--- start of AVAILABLE RECORDS ---

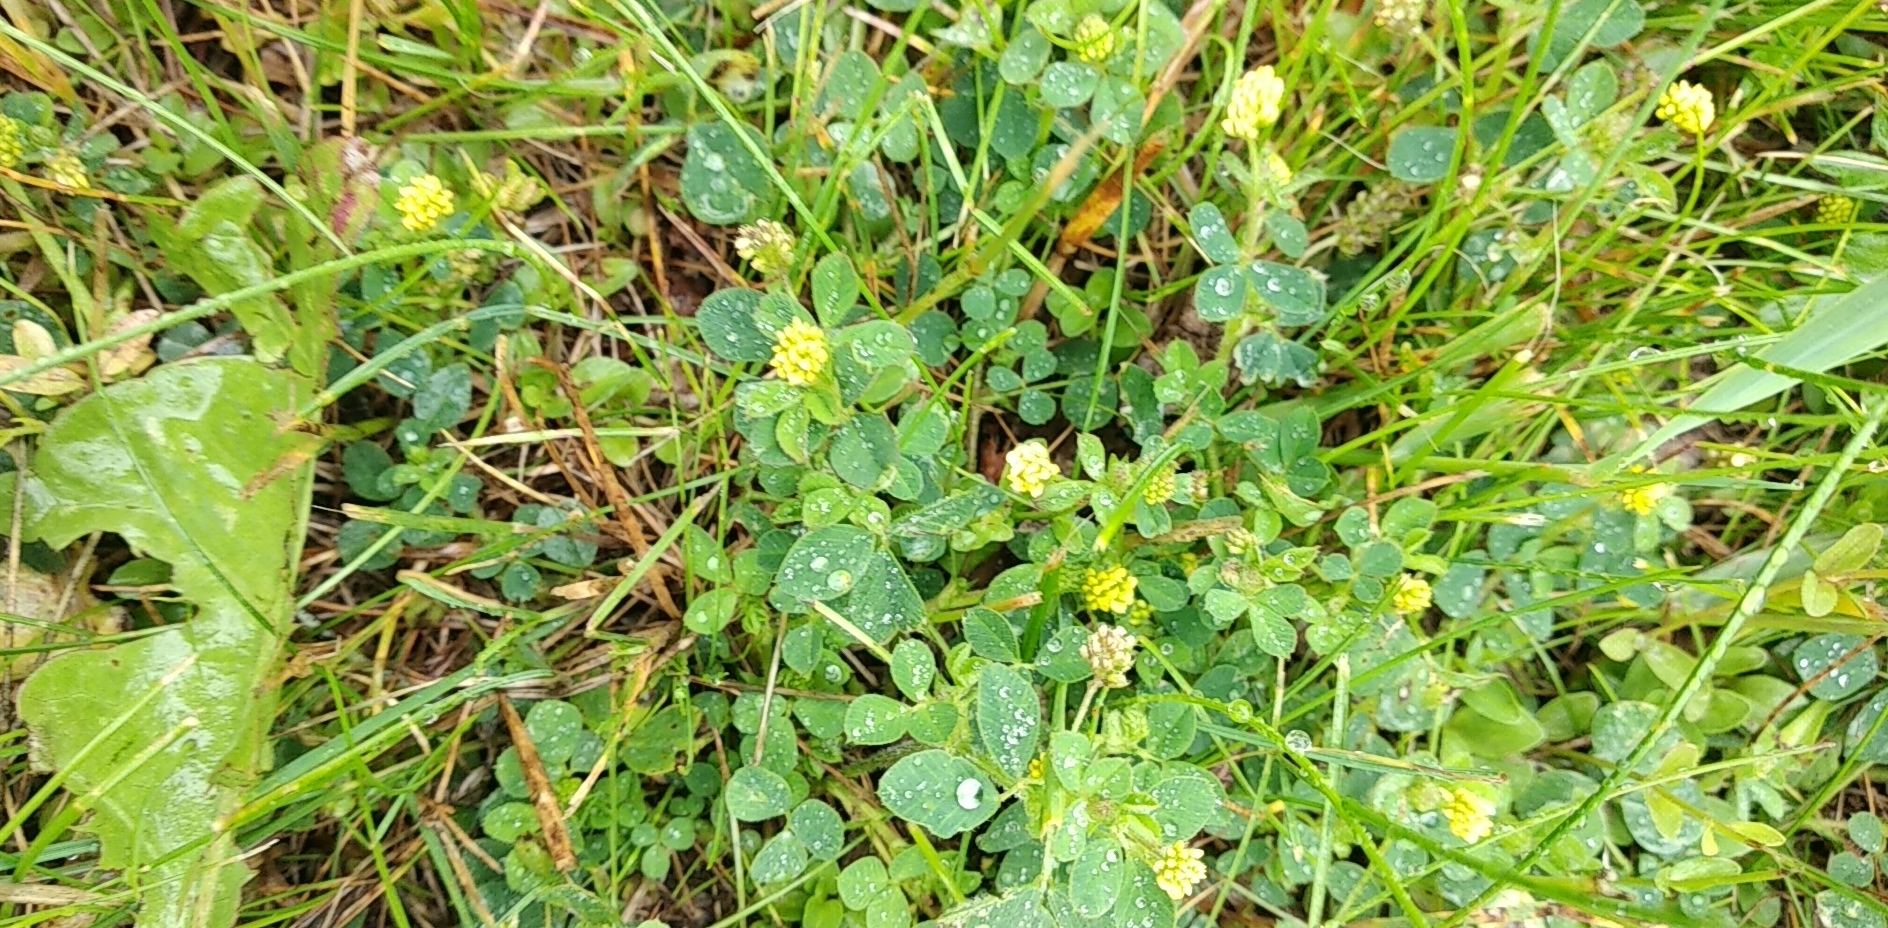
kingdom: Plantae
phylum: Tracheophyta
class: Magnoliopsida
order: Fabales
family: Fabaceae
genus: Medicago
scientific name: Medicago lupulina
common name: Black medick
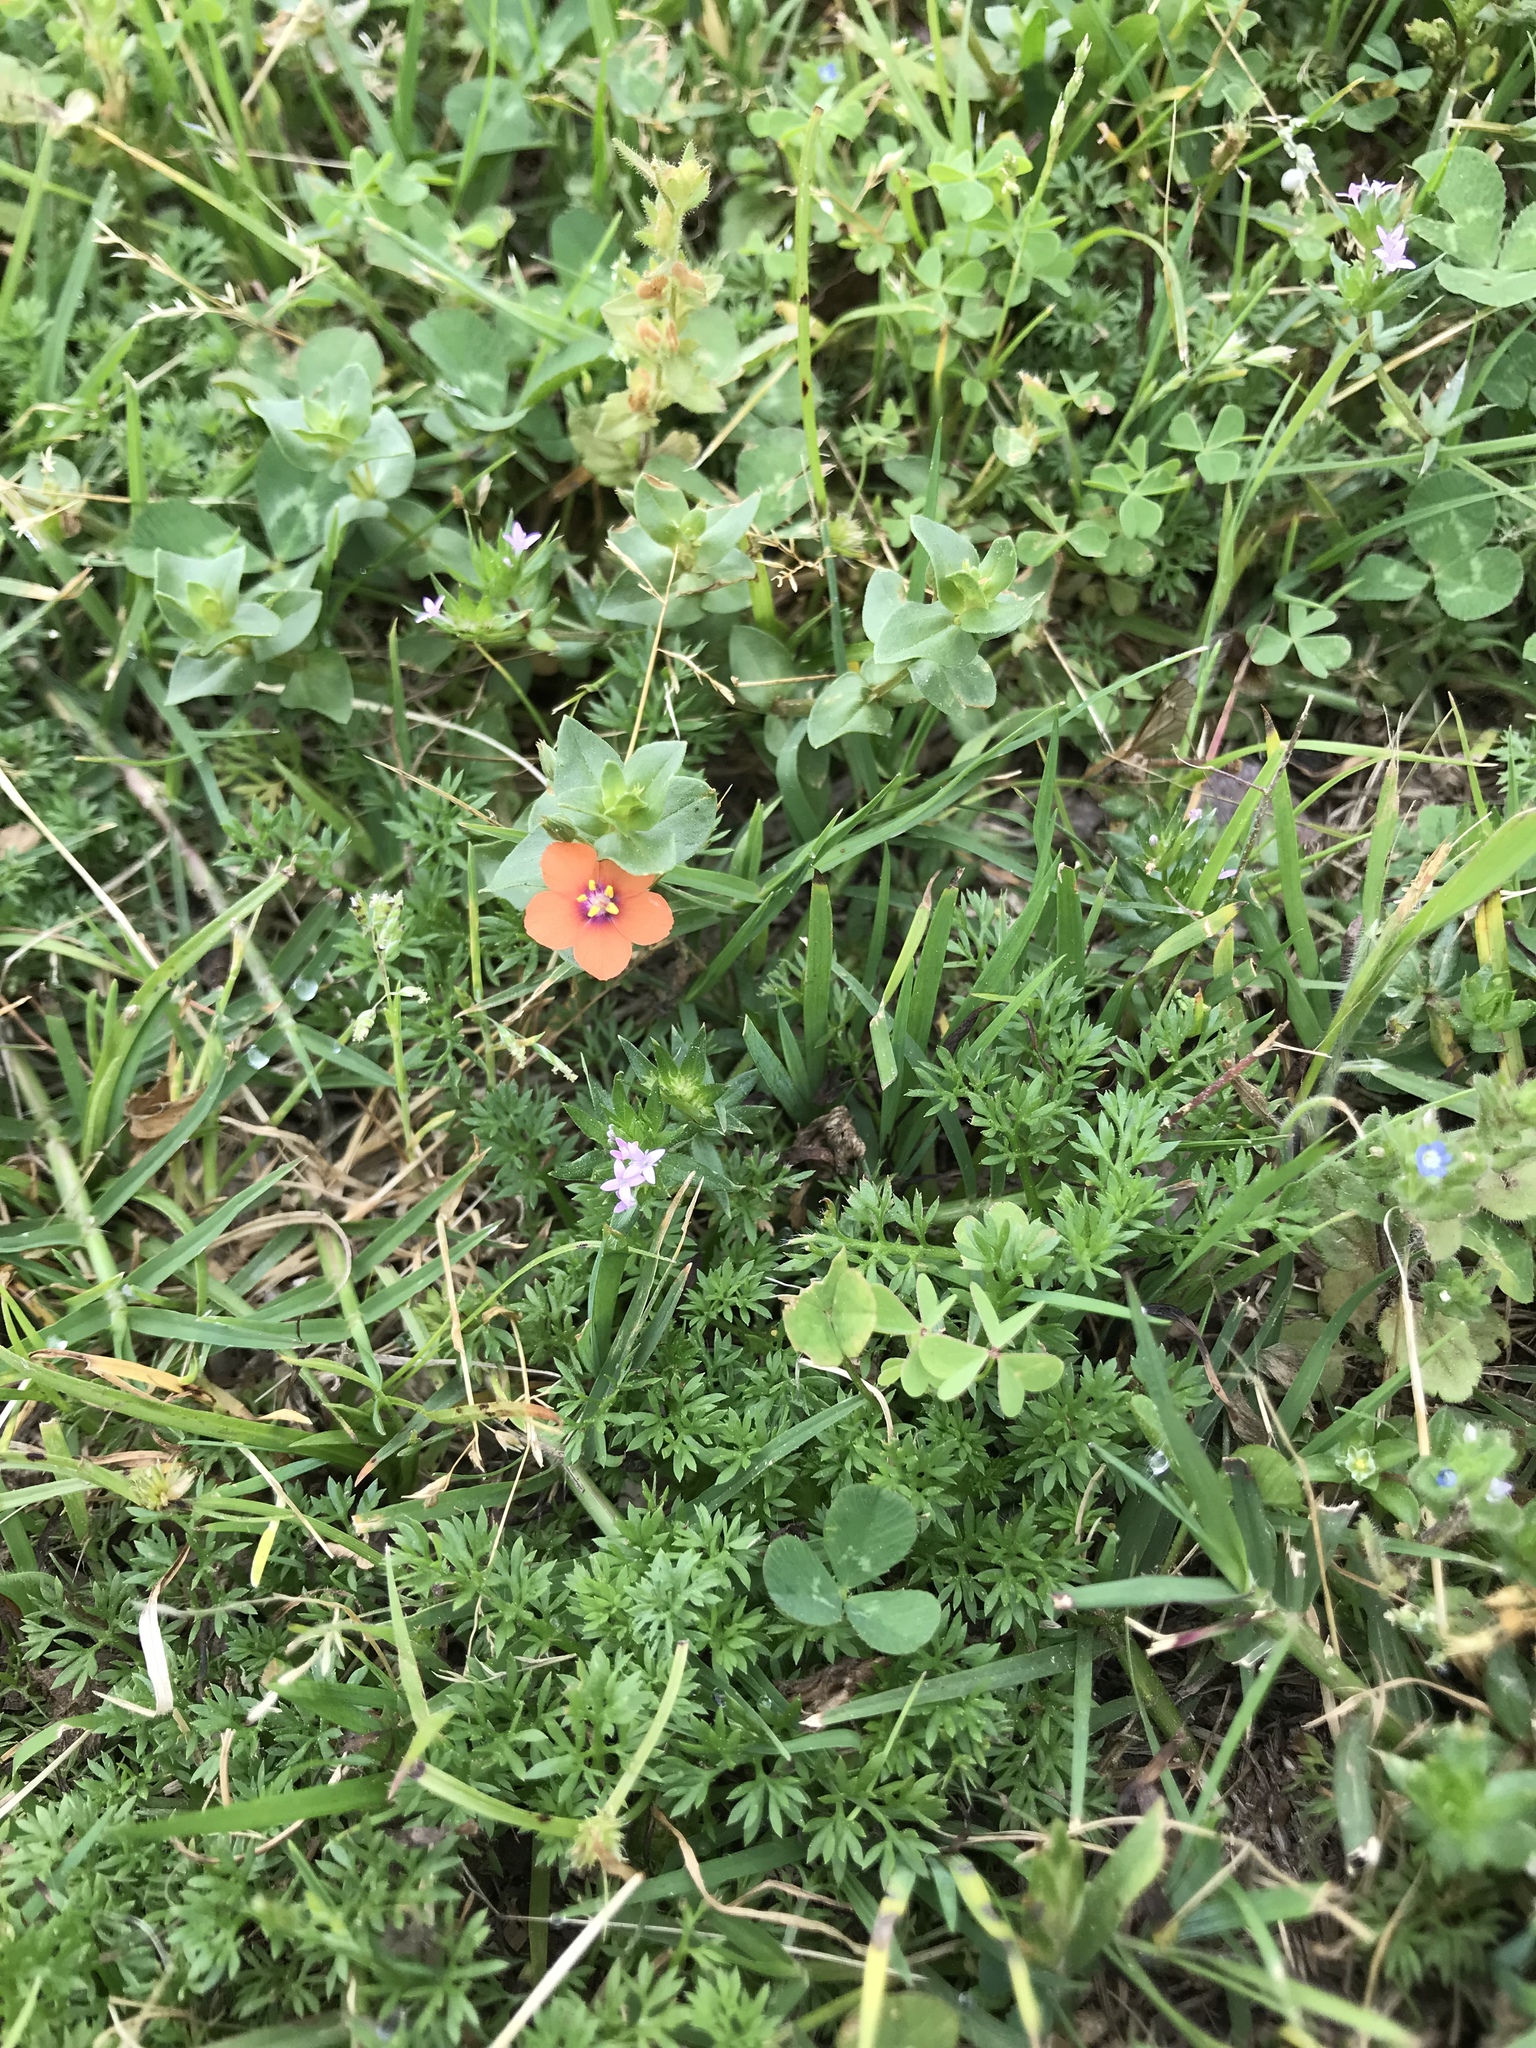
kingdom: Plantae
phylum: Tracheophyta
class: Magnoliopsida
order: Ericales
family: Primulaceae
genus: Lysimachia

--- end of AVAILABLE RECORDS ---
--- start of AVAILABLE RECORDS ---

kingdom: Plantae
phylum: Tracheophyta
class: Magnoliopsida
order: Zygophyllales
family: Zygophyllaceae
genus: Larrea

--- end of AVAILABLE RECORDS ---

- TASK STATEMENT
Retype the lines starting at the one containing "family: Fabaceae" and ending at the one containing "genus: Lysimachia", both included, with the pictures left out.

- RESULT OF THIS EXERCISE
family: Fabaceae
genus: Medicago
scientific name: Medicago lupulina
common name: Black medick
kingdom: Plantae
phylum: Tracheophyta
class: Magnoliopsida
order: Ericales
family: Primulaceae
genus: Lysimachia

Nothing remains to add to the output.